Your task
Where the string "afer" appears in a line of the data, show that line.

Supplied material

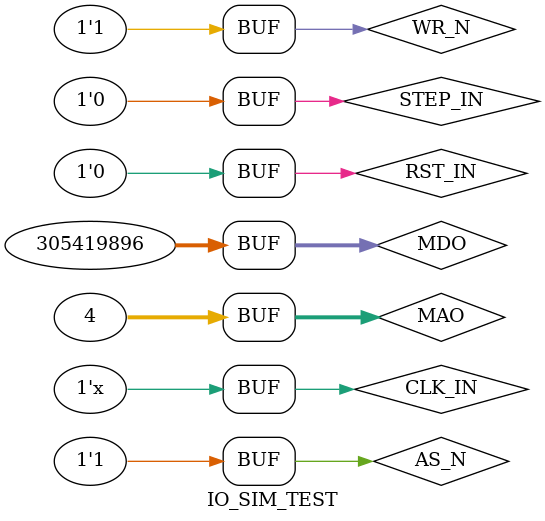
<source format=v>
`timescale 1ns / 1ps


module IO_SIM_TEST;
   
      reg CLK_IN;
      reg RST_IN;
      reg STEP_IN;
      reg AS_N;
      reg WR_N;
      reg [31:0] MAO;
      reg [31:0] MDO;
      wire CLK;
      wire RST;
      wire STEP;
      wire ACK_N;
      wire [31:0] DO;
      
      
      initial begin
      CLK_IN = 1;
      RST_IN=1;
      STEP_IN=0;
      AS_N=1;
      WR_N=1;
      MAO=32'h00000004;
      MDO=32'h12345678;
      
      
      #100.1  	 RST_IN=0;
					// One cycle STEP_EN
      #100  	 STEP_IN=1;
      #100  	 STEP_IN=0;
					// Read transaction 
      #100 	    AS_N=0;
      #400 		 AS_N=1;
					//Write transaction (Read afer Write)
      #100 		 AS_N=0;
					 WR_N=0;
		#400 		 AS_N=1;
					 WR_N=1;
					// Read transaction (Read afer Write)
      #100		 AS_N=0;    
      #400		 AS_N=1;
      end
      
      
      
      always begin
        #50 CLK_IN = ~CLK_IN;  // timescale is 1ns so #5 provides 100MHz clock
    end
      
      
      IO_SIM #( 10) uut
      (
      .CLK_IN(CLK_IN),
      .RST_IN(RST_IN),
      .STEP_IN(STEP_IN),
      .AS_N(AS_N),
      .WR_N(WR_N),
      .MAO(MAO),
      .MDO(MDO),
      .CLK(CLK),
      .RST(RST),
      .STEP(STEP),
       .ACK_N(ACK_N),
       .DO(DO)
       );  
endmodule

</source>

Solved exercise
					//Write transaction (Read afer Write)
					// Read transaction (Read afer Write)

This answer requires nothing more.